# README
PostgreSQL Coordinate Backend
This Coordinate backend uses no local state, but instead stores all of the information required for the Coordinate system in a PostgreSQL database.
Usage
Connect to an existing PostgreSQL server:
coordinated -backend postgres://user:[email protected]/database
You can also, carefully, use the connection-string format:
coordinated -backend 'postgres:host=postgres.example.com user=user ...'
Or, you can set the connection information in environment variables, and use an empty connection string:
export PGHOST=postgres.example.com
export PGDATABASE=database
export PGUSER=user
export PGPASSWORD=password
coordinated -backend postgres:
As of this writing, all required tables will be created (and updated to the current version) on first startup. There is not yet a provision to remove existing tables.
Under load, the database may print out log messages
ERROR: could not serialize access due to concurrent update
with corresponding SQL statements. The transaction-handling code in this module traps this error and correctly retries transactions. This error can be safely ignored.
Migrations
Database migrations are implemented with
sql-migrate. To add a new
migration file, add it to the migrations
subdirectory, and run
go get -u github.com/jteeuwen/go-bindata/...
go generate github.com/diffeo/go-coordinate/postgres
git add src/github.com/diffeo/go-coordinate/postgres/migrations.go
go build github.com/diffeo/go-coordinate/cmd/coordinated
This sequence regenerates the migrations.go
file, which should be
checked in with your other changes.
In the current implementation, the migrations will run automatically
on first startup (or any other call to postgres.New()
). In
principle you can also manually run the sql-migrate
tool, pointing
it at the migrations directory.
Testing
If you use Docker for a temporary database:
docker run -d --name postgres -p 5432:5432 postgres
Then you can run the tests as:
export PGHOST=127.0.0.1 # or $(docker-machine ip default)
export PGUSER=postgres
export PGDATABASE=postgres
export PGSSLMODE=disable
go test github.com/diffeo/go-coordinate/postgres
Implementation notes
Most objects are lightweight records that carry an object's
in-database identifier, name, and parent, and little else.

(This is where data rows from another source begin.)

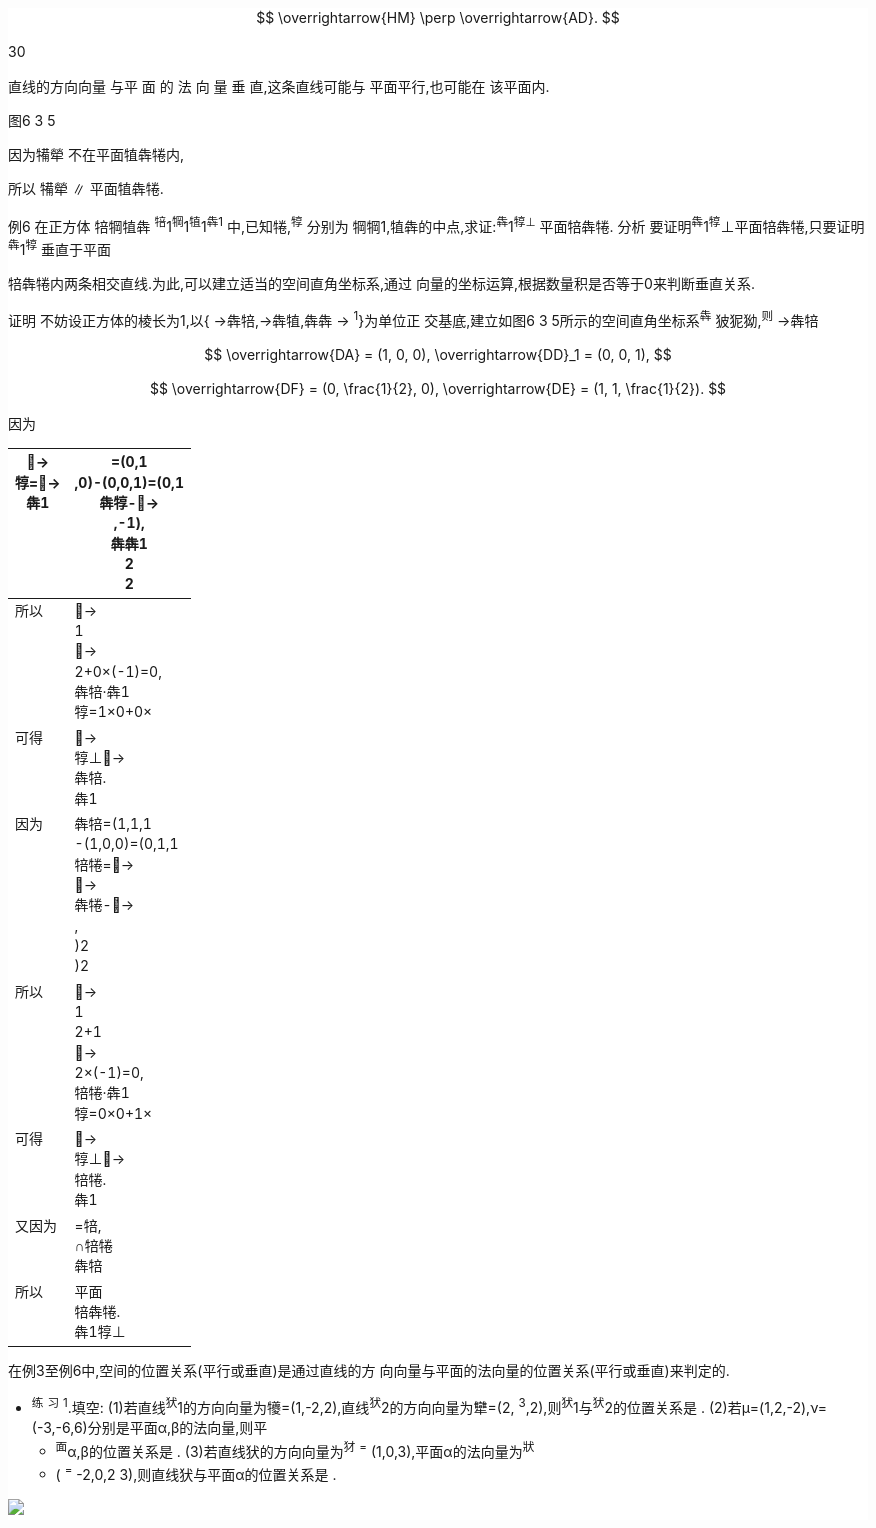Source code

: $$
\overrightarrow{HM} \perp \overrightarrow{AD}.
$$

30

 直线的方向向量 与平 面 的 法 向 量 垂 直,这条直线可能与 平面平行,也可能在 该平面内.

图6 3 5

因为犕犖 不在平面犆犇犈内,

所以 犕犖 ∥ 平面犆犇犈.

例6 在正方体 犃犅犆犇 <sup>犃</sup>1<sup>犅</sup>1<sup>犆</sup>1<sup>犇</sup><sup>1</sup> 中,已知犈,<sup>犉</sup> 分别为 犅犅1,犆犇的中点,求证:<sup>犇</sup>1<sup>犉</sup><sup>⊥</sup> 平面犃犇犈. 分析 要证明<sup>犇</sup>1<sup>犉</sup>⊥平面犃犇犈,只要证明<sup>犇</sup>1<sup>犉</sup> 垂直于平面

犃犇犈内两条相交直线.为此,可以建立适当的空间直角坐标系,通过 向量的坐标运算,根据数量积是否等于0来判断垂直关系.

 证明 不妨设正方体的棱长为1,以{ →犇犃,→犇犆,犇犇 → <sup>1</sup>}为单位正 交基底,建立如图6 3 5所示的空间直角坐标系<sup>犇</sup> 狓狔狕,<sup>则</sup> →犇犃

$$
\overrightarrow{DA} = (1, 0, 0), \overrightarrow{DD}_1 = (0, 0, 1),
$$
  
$$
\overrightarrow{DF} = (0, \frac{1}{2}, 0), \overrightarrow{DE} = (1, 1, \frac{1}{2}).
$$

因为

| →<br>犉=→<br>犇1 | =(0,1<br>,0)-(0,0,1)=(0,1<br>犇犉-→<br>,-1),<br>犇犇1<br>2<br>2          |
|------------------|-----------------------------------------------------------------------|
| 所以               | →<br>1<br>→<br>2+0×(-1)=0,<br>犇犃·犇1<br>犉=1×0+0×                     |
| 可得               | →<br>犉⊥→<br>犇犃.<br>犇1                                               |
| 因为               | 犇犃=(1,1,1<br>-(1,0,0)=(0,1,1<br>犃犈=→<br>→<br>犇犈-→<br>,<br>)2<br>)2 |
| 所以               | →<br>1<br>2+1<br>→<br>2×(-1)=0,<br>犃犈·犇1<br>犉=0×0+1×                |
| 可得               | →<br>犉⊥→<br>犃犈.<br>犇1                                               |
| 又因为              | =犃,<br>∩犃犈<br>犇犃                                                      |
| 所以               | 平面<br>犃犇犈.<br>犇1犉⊥                                                    |

在例3至例6中,空间的位置关系(平行或垂直)是通过直线的方 向向量与平面的法向量的位置关系(平行或垂直)来判定的.

- <sup>练</sup> <sup>习</sup> <sup>1</sup>.填空: (1)若直线<sup>犾</sup>1的方向向量为犪=(1,-2,2),直线<sup>犾</sup>2的方向向量为犫=(2, <sup>3</sup>,2),则<sup>犾</sup>1与<sup>犾</sup>2的位置关系是 . (2)若μ=(1,2,-2),ν=(-3,-6,6)分别是平面α,β的法向量,则平
  - <sup>面</sup>α,β的位置关系是 . (3)若直线犾的方向向量为<sup>犲</sup> <sup>=</sup> (1,0,3),平面α的法向量为<sup>狀</sup>
  - ( <sup>=</sup> -2,0,2 3),则直线犾与平面α的位置关系是 .

![](_page_38_Picture_0.jpeg)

This means
that calling e.g. namespace.WorkSpec("foo")
will make a database
round-trip to ensure the work spec exists but will not attempt to
retrieve its definition or work units without explicit calls to fetch
them.
Source files are arranged around database tables, not Coordinate
interface objects. work_unit.go
contains all functions that
directly affect the work_unit
table, including functions like
coordinate.Namespace.SetWorkUnit()
.
Semi-structured data --- work spec definitions, work unit data, and
per-attempt updated work unit data --- are stored as
CBOR data in BYTEA
columns. The extracted work
spec metadata is stored in its own columns in the work_spec
table,
since this is allowed to change independently of the actual work spec
definition. Consideration was given to a table of work spec ID, data
key, data value, which would be easier to query for specific data
fields, but there is no current use case for this.

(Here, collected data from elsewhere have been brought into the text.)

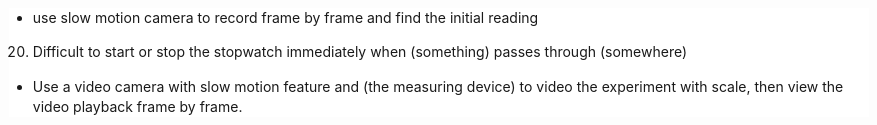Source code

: - use slow motion camera to record frame by frame and find the initial reading

 

20. Difficult to start or stop the stopwatch immediately when (something) passes through (somewhere)
- Use a video camera with slow motion feature and (the measuring device) to video the experiment with scale, then view the video playback frame by frame.

 
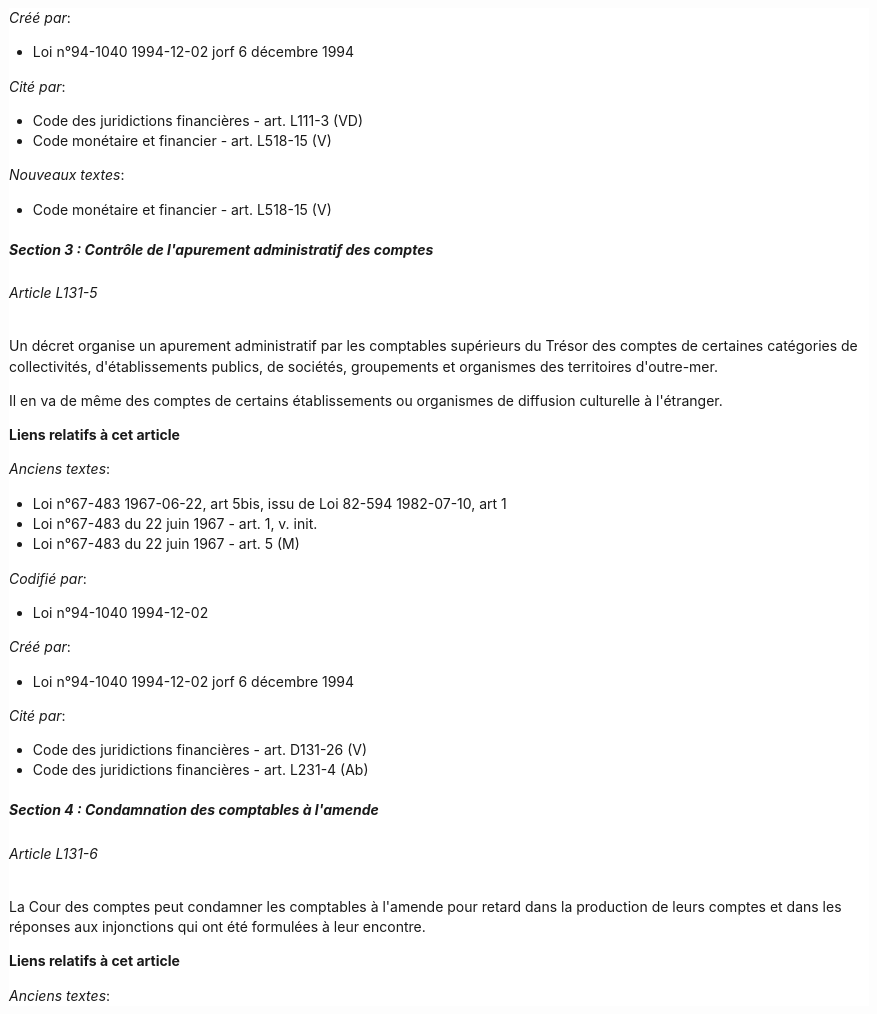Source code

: _Créé par_:

  - Loi n°94-1040 1994-12-02 jorf 6 décembre 1994

_Cité par_:

  - Code des juridictions financières - art. L111-3 (VD)
  - Code monétaire et financier - art. L518-15 (V)

_Nouveaux textes_:

  - Code monétaire et financier - art. L518-15 (V)


##### Section 3 : Contrôle de l'apurement administratif des comptes<a id=19></a>

###### Article L131-5

Un décret organise un apurement administratif par les comptables supérieurs du Trésor des comptes de certaines catégories de
collectivités, d'établissements publics, de sociétés, groupements et organismes des territoires d'outre-mer.

Il en va de même des comptes de certains établissements ou organismes de diffusion culturelle à l'étranger.

**Liens relatifs à cet article**

_Anciens textes_:

  - Loi n°67-483 1967-06-22, art 5bis, issu de Loi 82-594 1982-07-10, art 1
  - Loi n°67-483 du 22 juin 1967 - art. 1, v. init.
  - Loi n°67-483 du 22 juin 1967 - art. 5 (M)

_Codifié par_:

  - Loi n°94-1040 1994-12-02

_Créé par_:

  - Loi n°94-1040 1994-12-02 jorf 6 décembre 1994

_Cité par_:

  - Code des juridictions financières - art. D131-26 (V)
  - Code des juridictions financières - art. L231-4 (Ab)


##### Section 4 : Condamnation des comptables à l'amende<a id=20></a>

###### Article L131-6

La Cour des comptes peut condamner les comptables à l'amende pour retard dans la production de leurs comptes et dans les
réponses aux injonctions qui ont été formulées à leur encontre.

**Liens relatifs à cet article**

_Anciens textes_:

Earlier versions of this code used
gob instead, but that cannot (by
design) distinguish nil
from an empty slice; and when this is
round-tripped to Python code, this causes empty lists to become the
constant None
instead. Using CBOR preserves nilness, but comes at
the cost of losing most of the non-kind Go type information (most maps
become map[interface{}]interface{}
). In Go land, using a library
like mapstructure is
almost necessary for dealing with JSONish objects, and hides this
typing issue.
We rely on the database to manage concurrency for us. This means
cooperating with the database to tell it what we want, and it means
being able to tolerate (and retry) transaction failures in some cases.
Both of these things result in fairly database-specific code: the
exact syntax of SELECT ... FOR UPDATE
calls is highly variable
across databases, and the actual error if the database engine traps a
concurrency error is database-specific. Porting to other databases
involves understanding their concurrency semantics as well as just
updating syntax.
I chose sql-migrate as a database migration tool. It has the advantages of being able to run in-process (and not strictly require an external tool or configuration file) and being able to use go-bindata as a migration source. This also means that, if coordinated wants an ORMish system in the future, gorp has indirectly already been chosen.